Documentation / Code Snippets

Importing CSV files with multi-character delimiters e.g. “!#”

Previously i came across an issue where a user of ImportWP was trying to setup an import of a CSV file that had a multi-character delimiter from a remote url, if this was just a single character delimiter such as “,” this would be no problem to setup and could be changed from within the ImportWP interface for that importer, but instead it used a multi-character delimiter such as “!#” to seperate its data columns.

Looking into how php processes csv files all of the documentation points towards it only allowing a single character delimiter, and research into custom parsing of csv files was not advised due to all the complex use cases required. This left me with the only other option i could think of was to add in the ability to preprocess the csv file before the importer read the file.

Using ImportWP’s ‘iwp/importer/file_uploaded’ action i could preprocess the csv file, searching for all instances of “!#” and replacing them with a single character delimiter that could be then parsed by the importer, the following code shows how to do this and limits it to only do it for a specific importer based on its id.

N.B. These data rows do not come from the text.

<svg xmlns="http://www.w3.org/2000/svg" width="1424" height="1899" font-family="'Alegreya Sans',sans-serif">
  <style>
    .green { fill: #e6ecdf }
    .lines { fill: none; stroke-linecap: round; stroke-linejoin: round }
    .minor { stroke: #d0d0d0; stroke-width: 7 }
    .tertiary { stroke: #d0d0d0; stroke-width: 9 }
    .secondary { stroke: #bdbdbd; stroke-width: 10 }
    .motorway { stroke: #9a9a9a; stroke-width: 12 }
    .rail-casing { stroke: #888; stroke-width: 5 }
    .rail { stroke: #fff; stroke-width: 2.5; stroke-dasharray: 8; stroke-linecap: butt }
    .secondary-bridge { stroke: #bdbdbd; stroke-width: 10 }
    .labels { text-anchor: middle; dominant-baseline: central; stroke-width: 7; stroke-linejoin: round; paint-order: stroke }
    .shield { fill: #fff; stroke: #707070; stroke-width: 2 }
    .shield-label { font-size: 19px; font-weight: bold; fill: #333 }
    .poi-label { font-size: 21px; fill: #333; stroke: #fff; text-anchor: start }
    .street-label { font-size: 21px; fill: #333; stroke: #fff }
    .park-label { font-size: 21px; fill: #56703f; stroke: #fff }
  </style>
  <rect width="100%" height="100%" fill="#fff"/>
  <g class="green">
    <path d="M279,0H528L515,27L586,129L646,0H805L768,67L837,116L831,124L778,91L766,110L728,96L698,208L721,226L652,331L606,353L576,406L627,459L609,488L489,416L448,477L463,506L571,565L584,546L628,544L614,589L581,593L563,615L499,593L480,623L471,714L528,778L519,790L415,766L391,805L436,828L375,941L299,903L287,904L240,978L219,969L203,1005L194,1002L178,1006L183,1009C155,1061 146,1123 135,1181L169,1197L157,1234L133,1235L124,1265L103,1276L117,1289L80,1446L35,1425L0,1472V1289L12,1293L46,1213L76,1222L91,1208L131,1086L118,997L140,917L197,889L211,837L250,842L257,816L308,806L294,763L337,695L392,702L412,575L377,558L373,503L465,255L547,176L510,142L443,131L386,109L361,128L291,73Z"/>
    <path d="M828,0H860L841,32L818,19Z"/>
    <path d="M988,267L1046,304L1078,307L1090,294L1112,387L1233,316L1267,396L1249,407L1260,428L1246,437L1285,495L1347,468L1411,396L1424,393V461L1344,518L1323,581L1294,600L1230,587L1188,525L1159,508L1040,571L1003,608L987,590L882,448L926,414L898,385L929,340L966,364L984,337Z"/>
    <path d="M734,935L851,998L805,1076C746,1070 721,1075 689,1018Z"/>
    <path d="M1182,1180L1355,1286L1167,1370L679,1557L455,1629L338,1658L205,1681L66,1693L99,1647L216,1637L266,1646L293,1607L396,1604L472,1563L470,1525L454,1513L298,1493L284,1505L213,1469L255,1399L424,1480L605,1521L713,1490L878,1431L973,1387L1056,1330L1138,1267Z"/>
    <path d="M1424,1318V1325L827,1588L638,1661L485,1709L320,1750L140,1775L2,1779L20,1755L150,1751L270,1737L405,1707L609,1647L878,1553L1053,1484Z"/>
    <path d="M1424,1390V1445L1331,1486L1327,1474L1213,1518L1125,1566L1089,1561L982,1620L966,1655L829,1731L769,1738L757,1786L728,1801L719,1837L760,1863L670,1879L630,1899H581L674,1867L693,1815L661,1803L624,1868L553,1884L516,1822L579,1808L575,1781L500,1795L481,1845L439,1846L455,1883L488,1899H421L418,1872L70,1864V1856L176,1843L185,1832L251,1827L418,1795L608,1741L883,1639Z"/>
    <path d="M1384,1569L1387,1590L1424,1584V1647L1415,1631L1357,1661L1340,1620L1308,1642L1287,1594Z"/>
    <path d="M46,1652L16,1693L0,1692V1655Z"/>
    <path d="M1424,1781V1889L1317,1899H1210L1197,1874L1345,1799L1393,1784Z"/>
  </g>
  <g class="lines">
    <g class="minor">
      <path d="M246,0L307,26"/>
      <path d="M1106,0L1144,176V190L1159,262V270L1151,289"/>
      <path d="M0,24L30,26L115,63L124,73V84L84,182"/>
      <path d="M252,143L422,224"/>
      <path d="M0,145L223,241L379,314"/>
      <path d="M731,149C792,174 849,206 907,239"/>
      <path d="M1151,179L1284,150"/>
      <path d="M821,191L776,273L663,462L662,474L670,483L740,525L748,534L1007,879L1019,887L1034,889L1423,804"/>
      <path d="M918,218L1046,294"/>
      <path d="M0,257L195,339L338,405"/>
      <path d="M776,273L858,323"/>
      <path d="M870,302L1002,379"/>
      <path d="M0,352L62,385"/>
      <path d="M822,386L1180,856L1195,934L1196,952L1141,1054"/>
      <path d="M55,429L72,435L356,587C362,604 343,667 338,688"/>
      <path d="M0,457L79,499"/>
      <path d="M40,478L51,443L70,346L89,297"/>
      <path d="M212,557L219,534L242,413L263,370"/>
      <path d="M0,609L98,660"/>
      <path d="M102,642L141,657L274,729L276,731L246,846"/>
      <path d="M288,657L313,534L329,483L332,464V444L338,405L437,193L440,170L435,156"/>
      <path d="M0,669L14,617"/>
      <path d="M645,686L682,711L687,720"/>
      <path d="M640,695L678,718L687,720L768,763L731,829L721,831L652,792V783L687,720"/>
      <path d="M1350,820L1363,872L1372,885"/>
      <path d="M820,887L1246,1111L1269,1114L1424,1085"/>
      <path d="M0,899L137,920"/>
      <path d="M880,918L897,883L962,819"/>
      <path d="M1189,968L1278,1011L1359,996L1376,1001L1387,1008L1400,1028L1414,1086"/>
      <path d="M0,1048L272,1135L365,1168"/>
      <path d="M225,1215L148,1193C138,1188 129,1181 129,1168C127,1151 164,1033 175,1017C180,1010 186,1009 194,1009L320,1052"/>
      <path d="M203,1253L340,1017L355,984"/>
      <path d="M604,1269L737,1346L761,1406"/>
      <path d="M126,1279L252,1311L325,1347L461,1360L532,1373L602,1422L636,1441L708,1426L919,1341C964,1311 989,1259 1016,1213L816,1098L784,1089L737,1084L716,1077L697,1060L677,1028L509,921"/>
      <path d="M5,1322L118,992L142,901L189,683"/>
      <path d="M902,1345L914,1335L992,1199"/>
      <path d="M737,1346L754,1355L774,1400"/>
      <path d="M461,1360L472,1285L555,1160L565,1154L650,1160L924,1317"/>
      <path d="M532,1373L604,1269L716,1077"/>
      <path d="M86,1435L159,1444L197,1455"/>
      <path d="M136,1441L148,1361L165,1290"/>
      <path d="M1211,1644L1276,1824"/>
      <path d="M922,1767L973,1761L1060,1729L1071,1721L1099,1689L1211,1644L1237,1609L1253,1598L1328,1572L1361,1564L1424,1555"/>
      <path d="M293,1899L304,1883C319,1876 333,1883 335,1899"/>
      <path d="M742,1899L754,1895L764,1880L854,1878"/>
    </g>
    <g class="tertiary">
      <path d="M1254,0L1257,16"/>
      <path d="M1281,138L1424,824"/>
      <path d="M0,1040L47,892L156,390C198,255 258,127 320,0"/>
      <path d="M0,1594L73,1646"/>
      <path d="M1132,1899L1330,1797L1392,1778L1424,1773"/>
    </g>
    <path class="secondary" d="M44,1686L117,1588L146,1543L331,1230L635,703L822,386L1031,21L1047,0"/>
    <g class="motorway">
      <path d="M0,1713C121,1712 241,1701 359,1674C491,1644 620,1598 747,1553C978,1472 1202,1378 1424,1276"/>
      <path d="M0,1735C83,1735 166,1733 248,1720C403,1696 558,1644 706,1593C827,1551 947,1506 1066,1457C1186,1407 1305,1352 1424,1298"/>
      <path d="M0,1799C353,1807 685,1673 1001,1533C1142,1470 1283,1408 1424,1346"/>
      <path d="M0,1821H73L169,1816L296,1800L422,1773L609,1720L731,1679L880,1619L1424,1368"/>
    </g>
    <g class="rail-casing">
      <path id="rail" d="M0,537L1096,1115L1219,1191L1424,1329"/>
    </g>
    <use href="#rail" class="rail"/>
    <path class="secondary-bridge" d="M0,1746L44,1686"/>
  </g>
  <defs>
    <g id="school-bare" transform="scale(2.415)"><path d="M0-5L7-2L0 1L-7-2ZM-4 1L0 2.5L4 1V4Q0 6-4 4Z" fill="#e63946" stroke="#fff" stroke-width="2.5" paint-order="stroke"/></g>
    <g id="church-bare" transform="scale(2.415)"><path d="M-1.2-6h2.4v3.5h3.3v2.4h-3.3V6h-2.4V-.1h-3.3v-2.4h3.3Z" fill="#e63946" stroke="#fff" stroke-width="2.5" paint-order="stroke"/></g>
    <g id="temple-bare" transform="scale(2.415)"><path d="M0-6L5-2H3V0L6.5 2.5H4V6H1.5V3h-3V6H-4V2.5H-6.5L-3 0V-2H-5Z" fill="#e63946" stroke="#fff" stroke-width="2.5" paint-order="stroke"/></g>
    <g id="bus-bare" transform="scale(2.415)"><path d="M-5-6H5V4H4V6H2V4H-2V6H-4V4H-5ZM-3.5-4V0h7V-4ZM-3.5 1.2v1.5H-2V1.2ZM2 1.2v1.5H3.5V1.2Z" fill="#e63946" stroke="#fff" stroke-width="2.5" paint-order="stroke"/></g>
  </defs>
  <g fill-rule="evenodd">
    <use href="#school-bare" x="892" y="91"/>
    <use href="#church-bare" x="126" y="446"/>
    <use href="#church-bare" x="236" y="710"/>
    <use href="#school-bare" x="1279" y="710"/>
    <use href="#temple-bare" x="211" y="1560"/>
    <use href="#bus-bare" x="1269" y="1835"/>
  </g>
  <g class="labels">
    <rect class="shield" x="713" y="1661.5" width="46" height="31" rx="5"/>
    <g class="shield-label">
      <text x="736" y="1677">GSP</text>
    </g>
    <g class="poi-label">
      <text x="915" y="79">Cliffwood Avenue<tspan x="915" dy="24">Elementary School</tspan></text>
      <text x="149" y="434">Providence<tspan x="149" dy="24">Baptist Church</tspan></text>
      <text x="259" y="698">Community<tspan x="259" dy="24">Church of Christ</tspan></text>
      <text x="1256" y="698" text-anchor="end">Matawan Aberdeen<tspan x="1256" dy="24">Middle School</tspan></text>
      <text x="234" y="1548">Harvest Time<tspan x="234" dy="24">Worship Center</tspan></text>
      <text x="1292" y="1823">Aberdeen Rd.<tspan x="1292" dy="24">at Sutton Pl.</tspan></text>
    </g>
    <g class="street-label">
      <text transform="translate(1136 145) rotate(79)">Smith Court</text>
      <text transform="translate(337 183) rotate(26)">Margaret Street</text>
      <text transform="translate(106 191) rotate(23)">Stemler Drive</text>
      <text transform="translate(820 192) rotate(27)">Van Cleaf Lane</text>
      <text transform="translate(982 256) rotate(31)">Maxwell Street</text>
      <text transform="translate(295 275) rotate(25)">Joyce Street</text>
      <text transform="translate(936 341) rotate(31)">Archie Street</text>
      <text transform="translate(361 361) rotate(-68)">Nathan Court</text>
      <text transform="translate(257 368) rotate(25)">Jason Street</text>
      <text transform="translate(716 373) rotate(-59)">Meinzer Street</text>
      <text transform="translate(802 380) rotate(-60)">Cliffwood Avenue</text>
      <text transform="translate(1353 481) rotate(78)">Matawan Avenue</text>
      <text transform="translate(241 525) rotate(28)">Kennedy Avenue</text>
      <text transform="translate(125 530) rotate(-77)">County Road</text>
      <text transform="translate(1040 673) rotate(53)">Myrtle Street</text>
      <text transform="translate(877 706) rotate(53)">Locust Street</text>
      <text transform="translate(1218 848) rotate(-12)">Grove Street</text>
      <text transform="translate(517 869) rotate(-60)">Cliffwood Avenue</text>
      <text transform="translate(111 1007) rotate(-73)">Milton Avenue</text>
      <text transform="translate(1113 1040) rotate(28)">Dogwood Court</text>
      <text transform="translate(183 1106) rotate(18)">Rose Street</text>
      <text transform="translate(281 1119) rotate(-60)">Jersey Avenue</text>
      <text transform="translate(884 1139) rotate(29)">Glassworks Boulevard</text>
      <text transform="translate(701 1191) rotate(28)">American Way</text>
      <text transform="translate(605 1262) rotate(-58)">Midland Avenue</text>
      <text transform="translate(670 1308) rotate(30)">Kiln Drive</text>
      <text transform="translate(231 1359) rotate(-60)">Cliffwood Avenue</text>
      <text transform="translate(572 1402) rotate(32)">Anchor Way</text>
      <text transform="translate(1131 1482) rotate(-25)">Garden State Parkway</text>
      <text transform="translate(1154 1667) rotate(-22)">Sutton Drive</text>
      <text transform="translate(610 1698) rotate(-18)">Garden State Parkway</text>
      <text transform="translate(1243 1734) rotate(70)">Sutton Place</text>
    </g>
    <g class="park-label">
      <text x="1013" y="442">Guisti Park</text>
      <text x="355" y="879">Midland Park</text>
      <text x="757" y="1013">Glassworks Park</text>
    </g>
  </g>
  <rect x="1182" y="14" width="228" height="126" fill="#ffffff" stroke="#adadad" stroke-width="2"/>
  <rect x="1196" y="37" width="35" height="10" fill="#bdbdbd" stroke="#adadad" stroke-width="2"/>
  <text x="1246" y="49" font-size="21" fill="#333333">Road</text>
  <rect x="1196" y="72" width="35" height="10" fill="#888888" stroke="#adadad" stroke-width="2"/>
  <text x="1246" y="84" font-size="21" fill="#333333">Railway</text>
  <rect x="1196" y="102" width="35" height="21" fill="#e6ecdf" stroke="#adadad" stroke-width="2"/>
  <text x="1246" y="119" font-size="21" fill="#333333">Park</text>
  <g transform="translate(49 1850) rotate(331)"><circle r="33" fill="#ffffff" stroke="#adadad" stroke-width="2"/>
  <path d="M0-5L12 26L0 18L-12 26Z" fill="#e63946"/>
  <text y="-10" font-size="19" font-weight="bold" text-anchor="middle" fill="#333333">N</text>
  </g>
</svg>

function jciwp_replace_csv_delimiter($attachment, $importer_id){

   // Limit it to a specific importer id
   if ( 44078 === $importer_id ) {

      if ( isset( $attachment['dest'] ) && file_exists( $attachment['dest'] ) ) {

         // Read/write file into string and search and replace
         $contents = file_get_contents( $attachment['dest'] );
         $contents = str_replace('!#', ',', $contents);

         file_put_contents( $attachment['dest'], $contents );
      }
   }
   
}
add_action( 'iwp/importer/file_uploaded', 'jciwp_replace_csv_delimiter', 10, 2 );

This is a very basic example of replacing a csv files multi-character delimiter with a single character delimiter, this can easily be optimised to reduce memory usage on large files by streaming through the file instead of fetching the entire contents at once when parsing it.